Recorded data:
★ ★ ★

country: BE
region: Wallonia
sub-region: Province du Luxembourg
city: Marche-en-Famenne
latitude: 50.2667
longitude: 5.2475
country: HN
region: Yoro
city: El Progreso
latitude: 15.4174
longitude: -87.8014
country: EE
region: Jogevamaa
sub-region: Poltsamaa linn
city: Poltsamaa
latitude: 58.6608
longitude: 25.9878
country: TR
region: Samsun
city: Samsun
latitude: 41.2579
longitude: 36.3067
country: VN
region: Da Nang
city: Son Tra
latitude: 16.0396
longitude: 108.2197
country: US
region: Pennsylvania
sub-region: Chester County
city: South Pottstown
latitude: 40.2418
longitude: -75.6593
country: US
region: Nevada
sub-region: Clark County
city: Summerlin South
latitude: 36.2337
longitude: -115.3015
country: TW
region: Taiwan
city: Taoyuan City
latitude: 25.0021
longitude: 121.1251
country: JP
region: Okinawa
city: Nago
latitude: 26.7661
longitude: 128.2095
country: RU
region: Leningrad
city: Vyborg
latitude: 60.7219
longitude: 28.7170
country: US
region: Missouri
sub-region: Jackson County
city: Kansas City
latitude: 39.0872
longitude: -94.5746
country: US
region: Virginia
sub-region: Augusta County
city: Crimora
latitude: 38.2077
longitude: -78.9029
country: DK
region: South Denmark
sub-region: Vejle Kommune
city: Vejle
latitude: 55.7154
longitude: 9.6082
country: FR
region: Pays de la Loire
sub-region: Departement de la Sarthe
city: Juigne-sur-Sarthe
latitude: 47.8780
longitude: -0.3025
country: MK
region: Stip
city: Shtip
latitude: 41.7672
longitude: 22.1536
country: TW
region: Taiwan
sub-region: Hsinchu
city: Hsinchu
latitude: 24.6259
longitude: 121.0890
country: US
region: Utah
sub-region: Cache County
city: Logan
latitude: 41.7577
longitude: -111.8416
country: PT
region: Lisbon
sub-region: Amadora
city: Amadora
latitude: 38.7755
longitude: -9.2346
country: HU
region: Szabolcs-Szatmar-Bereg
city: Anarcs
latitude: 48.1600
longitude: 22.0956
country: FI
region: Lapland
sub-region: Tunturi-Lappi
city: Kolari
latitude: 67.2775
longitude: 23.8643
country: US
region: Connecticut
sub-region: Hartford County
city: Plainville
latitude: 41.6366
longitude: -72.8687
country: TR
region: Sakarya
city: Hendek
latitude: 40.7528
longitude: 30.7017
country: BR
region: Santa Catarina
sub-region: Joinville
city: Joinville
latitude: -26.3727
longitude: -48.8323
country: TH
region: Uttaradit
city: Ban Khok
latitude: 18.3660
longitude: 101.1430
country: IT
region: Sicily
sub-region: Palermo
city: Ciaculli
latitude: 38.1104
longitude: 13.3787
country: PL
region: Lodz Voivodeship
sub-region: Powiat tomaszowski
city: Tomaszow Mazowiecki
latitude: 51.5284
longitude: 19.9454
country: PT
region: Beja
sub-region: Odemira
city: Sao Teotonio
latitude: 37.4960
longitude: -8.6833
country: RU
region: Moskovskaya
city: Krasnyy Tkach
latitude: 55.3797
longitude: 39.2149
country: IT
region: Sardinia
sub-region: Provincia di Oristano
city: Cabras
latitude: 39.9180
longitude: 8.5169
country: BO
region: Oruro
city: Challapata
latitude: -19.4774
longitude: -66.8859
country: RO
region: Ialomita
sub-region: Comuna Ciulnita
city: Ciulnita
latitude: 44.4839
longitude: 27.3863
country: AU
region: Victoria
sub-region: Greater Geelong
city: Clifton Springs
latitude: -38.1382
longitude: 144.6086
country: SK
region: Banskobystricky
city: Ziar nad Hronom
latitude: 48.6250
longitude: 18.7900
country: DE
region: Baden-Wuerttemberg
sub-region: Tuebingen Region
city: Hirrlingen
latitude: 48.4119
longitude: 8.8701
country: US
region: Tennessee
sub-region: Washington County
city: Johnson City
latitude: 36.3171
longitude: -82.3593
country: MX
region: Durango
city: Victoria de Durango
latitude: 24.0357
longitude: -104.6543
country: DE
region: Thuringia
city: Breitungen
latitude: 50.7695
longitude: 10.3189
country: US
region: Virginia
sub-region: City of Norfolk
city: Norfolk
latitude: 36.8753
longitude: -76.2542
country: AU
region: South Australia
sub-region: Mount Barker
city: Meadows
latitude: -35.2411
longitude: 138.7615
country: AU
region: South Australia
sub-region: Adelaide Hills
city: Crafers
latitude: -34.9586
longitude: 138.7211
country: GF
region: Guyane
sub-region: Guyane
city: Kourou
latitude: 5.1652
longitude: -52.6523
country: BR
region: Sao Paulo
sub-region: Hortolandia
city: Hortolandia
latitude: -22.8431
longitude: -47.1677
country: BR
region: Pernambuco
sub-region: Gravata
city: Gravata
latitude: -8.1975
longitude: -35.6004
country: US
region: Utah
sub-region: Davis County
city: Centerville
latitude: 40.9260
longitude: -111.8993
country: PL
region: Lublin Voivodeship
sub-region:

★ ★ ★

TASK DETAILS:
Turn the data above into a JSON list of strings, with one string for each line and no blank lines.

THE REPLY:
[
  "country: BE",
  "region: Wallonia",
  "sub-region: Province du Luxembourg",
  "city: Marche-en-Famenne",
  "latitude: 50.2667",
  "longitude: 5.2475",
  "country: HN",
  "region: Yoro",
  "city: El Progreso",
  "latitude: 15.4174",
  "longitude: -87.8014",
  "country: EE",
  "region: Jogevamaa",
  "sub-region: Poltsamaa linn",
  "city: Poltsamaa",
  "latitude: 58.6608",
  "longitude: 25.9878",
  "country: TR",
  "region: Samsun",
  "city: Samsun",
  "latitude: 41.2579",
  "longitude: 36.3067",
  "country: VN",
  "region: Da Nang",
  "city: Son Tra",
  "latitude: 16.0396",
  "longitude: 108.2197",
  "country: US",
  "region: Pennsylvania",
  "sub-region: Chester County",
  "city: South Pottstown",
  "latitude: 40.2418",
  "longitude: -75.6593",
  "country: US",
  "region: Nevada",
  "sub-region: Clark County",
  "city: Summerlin South",
  "latitude: 36.2337",
  "longitude: -115.3015",
  "country: TW",
  "region: Taiwan",
  "city: Taoyuan City",
  "latitude: 25.0021",
  "longitude: 121.1251",
  "country: JP",
  "region: Okinawa",
  "city: Nago",
  "latitude: 26.7661",
  "longitude: 128.2095",
  "country: RU",
  "region: Leningrad",
  "city: Vyborg",
  "latitude: 60.7219",
  "longitude: 28.7170",
  "country: US",
  "region: Missouri",
  "sub-region: Jackson County",
  "city: Kansas City",
  "latitude: 39.0872",
  "longitude: -94.5746",
  "country: US",
  "region: Virginia",
  "sub-region: Augusta County",
  "city: Crimora",
  "latitude: 38.2077",
  "longitude: -78.9029",
  "country: DK",
  "region: South Denmark",
  "sub-region: Vejle Kommune",
  "city: Vejle",
  "latitude: 55.7154",
  "longitude: 9.6082",
  "country: FR",
  "region: Pays de la Loire",
  "sub-region: Departement de la Sarthe",
  "city: Juigne-sur-Sarthe",
  "latitude: 47.8780",
  "longitude: -0.3025",
  "country: MK",
  "region: Stip",
  "city: Shtip",
  "latitude: 41.7672",
  "longitude: 22.1536",
  "country: TW",
  "region: Taiwan",
  "sub-region: Hsinchu",
  "city: Hsinchu",
  "latitude: 24.6259",
  "longitude: 121.0890",
  "country: US",
  "region: Utah",
  "sub-region: Cache County",
  "city: Logan",
  "latitude: 41.7577",
  "longitude: -111.8416",
  "country: PT",
  "region: Lisbon",
  "sub-region: Amadora",
  "city: Amadora",
  "latitude: 38.7755",
  "longitude: -9.2346",
  "country: HU",
  "region: Szabolcs-Szatmar-Bereg",
  "city: Anarcs",
  "latitude: 48.1600",
  "longitude: 22.0956",
  "country: FI",
  "region: Lapland",
  "sub-region: Tunturi-Lappi",
  "city: Kolari",
  "latitude: 67.2775",
  "longitude: 23.8643",
  "country: US",
  "region: Connecticut",
  "sub-region: Hartford County",
  "city: Plainville",
  "latitude: 41.6366",
  "longitude: -72.8687",
  "country: TR",
  "region: Sakarya",
  "city: Hendek",
  "latitude: 40.7528",
  "longitude: 30.7017",
  "country: BR",
  "region: Santa Catarina",
  "sub-region: Joinville",
  "city: Joinville",
  "latitude: -26.3727",
  "longitude: -48.8323",
  "country: TH",
  "region: Uttaradit",
  "city: Ban Khok",
  "latitude: 18.3660",
  "longitude: 101.1430",
  "country: IT",
  "region: Sicily",
  "sub-region: Palermo",
  "city: Ciaculli",
  "latitude: 38.1104",
  "longitude: 13.3787",
  "country: PL",
  "region: Lodz Voivodeship",
  "sub-region: Powiat tomaszowski",
  "city: Tomaszow Mazowiecki",
  "latitude: 51.5284",
  "longitude: 19.9454",
  "country: PT",
  "region: Beja",
  "sub-region: Odemira",
  "city: Sao Teotonio",
  "latitude: 37.4960",
  "longitude: -8.6833",
  "country: RU",
  "region: Moskovskaya",
  "city: Krasnyy Tkach",
  "latitude: 55.3797",
  "longitude: 39.2149",
  "country: IT",
  "region: Sardinia",
  "sub-region: Provincia di Oristano",
  "city: Cabras",
  "latitude: 39.9180",
  "longitude: 8.5169",
  "country: BO",
  "region: Oruro",
  "city: Challapata",
  "latitude: -19.4774",
  "longitude: -66.8859",
  "country: RO",
  "region: Ialomita",
  "sub-region: Comuna Ciulnita",
  "city: Ciulnita",
  "latitude: 44.4839",
  "longitude: 27.3863",
  "country: AU",
  "region: Victoria",
  "sub-region: Greater Geelong",
  "city: Clifton Springs",
  "latitude: -38.1382",
  "longitude: 144.6086",
  "country: SK",
  "region: Banskobystricky",
  "city: Ziar nad Hronom",
  "latitude: 48.6250",
  "longitude: 18.7900",
  "country: DE",
  "region: Baden-Wuerttemberg",
  "sub-region: Tuebingen Region",
  "city: Hirrlingen",
  "latitude: 48.4119",
  "longitude: 8.8701",
  "country: US",
  "region: Tennessee",
  "sub-region: Washington County",
  "city: Johnson City",
  "latitude: 36.3171",
  "longitude: -82.3593",
  "country: MX",
  "region: Durango",
  "city: Victoria de Durango",
  "latitude: 24.0357",
  "longitude: -104.6543",
  "country: DE",
  "region: Thuringia",
  "city: Breitungen",
  "latitude: 50.7695",
  "longitude: 10.3189",
  "country: US",
  "region: Virginia",
  "sub-region: City of Norfolk",
  "city: Norfolk",
  "latitude: 36.8753",
  "longitude: -76.2542",
  "country: AU",
  "region: South Australia",
  "sub-region: Mount Barker",
  "city: Meadows",
  "latitude: -35.2411",
  "longitude: 138.7615",
  "country: AU",
  "region: South Australia",
  "sub-region: Adelaide Hills",
  "city: Crafers",
  "latitude: -34.9586",
  "longitude: 138.7211",
  "country: GF",
  "region: Guyane",
  "sub-region: Guyane",
  "city: Kourou",
  "latitude: 5.1652",
  "longitude: -52.6523",
  "country: BR",
  "region: Sao Paulo",
  "sub-region: Hortolandia",
  "city: Hortolandia",
  "latitude: -22.8431",
  "longitude: -47.1677",
  "country: BR",
  "region: Pernambuco",
  "sub-region: Gravata",
  "city: Gravata",
  "latitude: -8.1975",
  "longitude: -35.6004",
  "country: US",
  "region: Utah",
  "sub-region: Davis County",
  "city: Centerville",
  "latitude: 40.9260",
  "longitude: -111.8993",
  "country: PL",
  "region: Lublin Voivodeship",
  "sub-region:"
]